How to complete this task ::
Please print every line of text in the records below exactly as it appears, leaving the pictures out of your answer.

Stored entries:
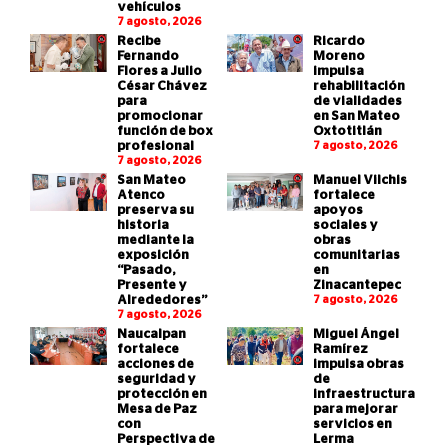
vehículos
7 agosto, 2026
Recibe
Ricardo
Fernando
Moreno
Flores a Julio
impulsa
César Chávez
rehabilitación
para
de vialidades
promocionar
en San Mateo
función de box
Oxtotitlán
profesional
7 agosto, 2026
7 agosto, 2026
San Mateo
Manuel Vilchis
Atenco
fortalece
preserva su
apoyos
historia
sociales y
mediante la
obras
exposición
comunitarias
“Pasado,
en
Presente y
Zinacantepec
Alrededores”
7 agosto, 2026
7 agosto, 2026
Naucalpan
Miguel Ángel
fortalece
Ramírez
acciones de
impulsa obras
seguridad y
de
protección en
infraestructura
Mesa de Paz
para mejorar
con
servicios en
Perspectiva de
Lerma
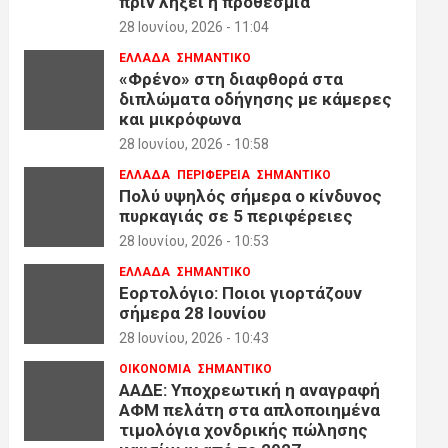
πριν λήξει η προθεσμία
28 Ιουνίου, 2026 - 11:04
ΕΛΛΑΔΑ
ΣΗΜΑΝΤΙΚΟ
«Φρένο» στη διαφθορά στα
διπλώματα οδήγησης με κάμερες
και μικρόφωνα
28 Ιουνίου, 2026 - 10:58
ΕΛΛΑΔΑ
ΠΕΡΙΦΕΡΕΙΑ
ΣΗΜΑΝΤΙΚΟ
Πολύ υψηλός σήμερα ο κίνδυνος
πυρκαγιάς σε 5 περιφέρειες
28 Ιουνίου, 2026 - 10:53
ΕΛΛΑΔΑ
ΣΗΜΑΝΤΙΚΟ
Εορτολόγιο: Ποιοι γιορτάζουν
σήμερα 28 Ιουνίου
28 Ιουνίου, 2026 - 10:43
ΟΙΚΟΝΟΜΙΑ
ΣΗΜΑΝΤΙΚΟ
ΑΑΔΕ: Υποχρεωτική η αναγραφή
ΑΦΜ πελάτη στα απλοποιημένα
τιμολόγια χονδρικής πώλησης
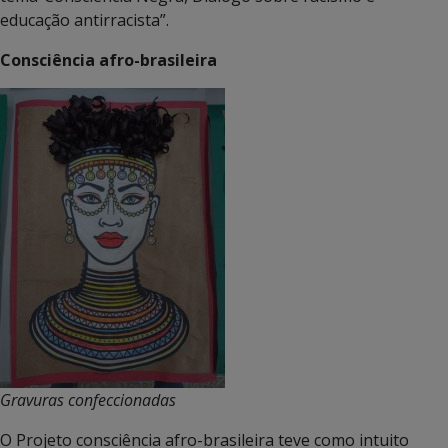
educação antirracista”.
Consciência afro-brasileira
Gravuras confeccionadas
O Projeto consciência afro-brasileira teve como intuito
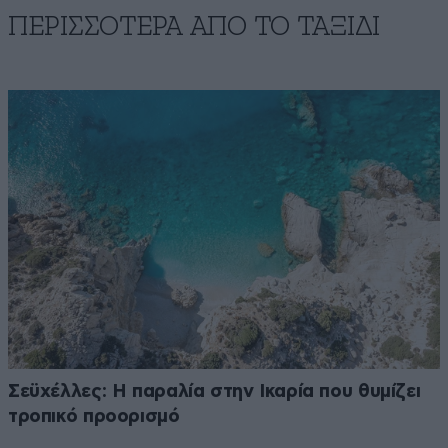
ΠΕΡΙΣΣΟΤΕΡΑ ΑΠΟ TO ΤΑΞΙΔΙ
Σεϋχέλλες: Η παραλία στην Ικαρία που θυμίζει
τροπικό προορισμό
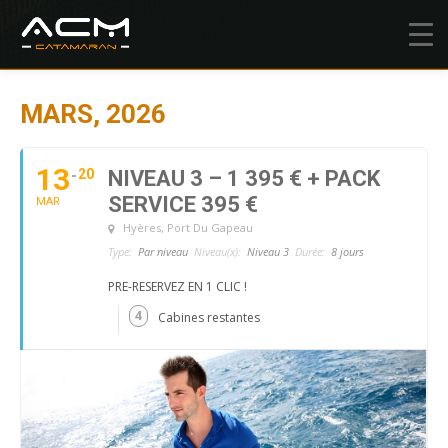
MARS, 2026
13
20
NIVEAU 3 – 1 395 € + PACK
SERVICE 395 €
MAR
Hyères
, Port Du Gapeau
Type:
Par niveau
Niveau(x):
Niveau 3
Durée:
8 jours
PRE-RESERVEZ EN 1 CLIC !
4
Cabines restantes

Problem solution ::
vehículos
7 agosto, 2026
Recibe
Ricardo
Fernando
Moreno
Flores a Julio
impulsa
César Chávez
rehabilitación
para
de vialidades
promocionar
en San Mateo
función de box
Oxtotitlán
profesional
7 agosto, 2026
7 agosto, 2026
San Mateo
Manuel Vilchis
Atenco
fortalece
preserva su
apoyos
historia
sociales y
mediante la
obras
exposición
comunitarias
“Pasado,
en
Presente y
Zinacantepec
Alrededores”
7 agosto, 2026
7 agosto, 2026
Naucalpan
Miguel Ángel
fortalece
Ramírez
acciones de
impulsa obras
seguridad y
de
protección en
infraestructura
Mesa de Paz
para mejorar
con
servicios en
Perspectiva de
Lerma
πριν λήξει η προθεσμία
28 Ιουνίου, 2026 - 11:04
ΕΛΛΑΔΑ
ΣΗΜΑΝΤΙΚΟ
«Φρένο» στη διαφθορά στα
διπλώματα οδήγησης με κάμερες
και μικρόφωνα
28 Ιουνίου, 2026 - 10:58
ΕΛΛΑΔΑ
ΠΕΡΙΦΕΡΕΙΑ
ΣΗΜΑΝΤΙΚΟ
Πολύ υψηλός σήμερα ο κίνδυνος
πυρκαγιάς σε 5 περιφέρειες
28 Ιουνίου, 2026 - 10:53
ΕΛΛΑΔΑ
ΣΗΜΑΝΤΙΚΟ
Εορτολόγιο: Ποιοι γιορτάζουν
σήμερα 28 Ιουνίου
28 Ιουνίου, 2026 - 10:43
ΟΙΚΟΝΟΜΙΑ
ΣΗΜΑΝΤΙΚΟ
ΑΑΔΕ: Υποχρεωτική η αναγραφή
ΑΦΜ πελάτη στα απλοποιημένα
τιμολόγια χονδρικής πώλησης
educação antirracista”.
Consciência afro-brasileira
Gravuras confeccionadas
O Projeto consciência afro-brasileira teve como intuito
ΠΕΡΙΣΣΟΤΕΡΑ ΑΠΟ TO ΤΑΞΙΔΙ
Σεϋχέλλες: Η παραλία στην Ικαρία που θυμίζει
τροπικό προορισμό
MARS, 2026
13
20
NIVEAU 3 – 1 395 € + PACK
SERVICE 395 €
MAR
Hyères
, Port Du Gapeau
Type:
Par niveau
Niveau(x):
Niveau 3
Durée:
8 jours
PRE-RESERVEZ EN 1 CLIC !
4
Cabines restantes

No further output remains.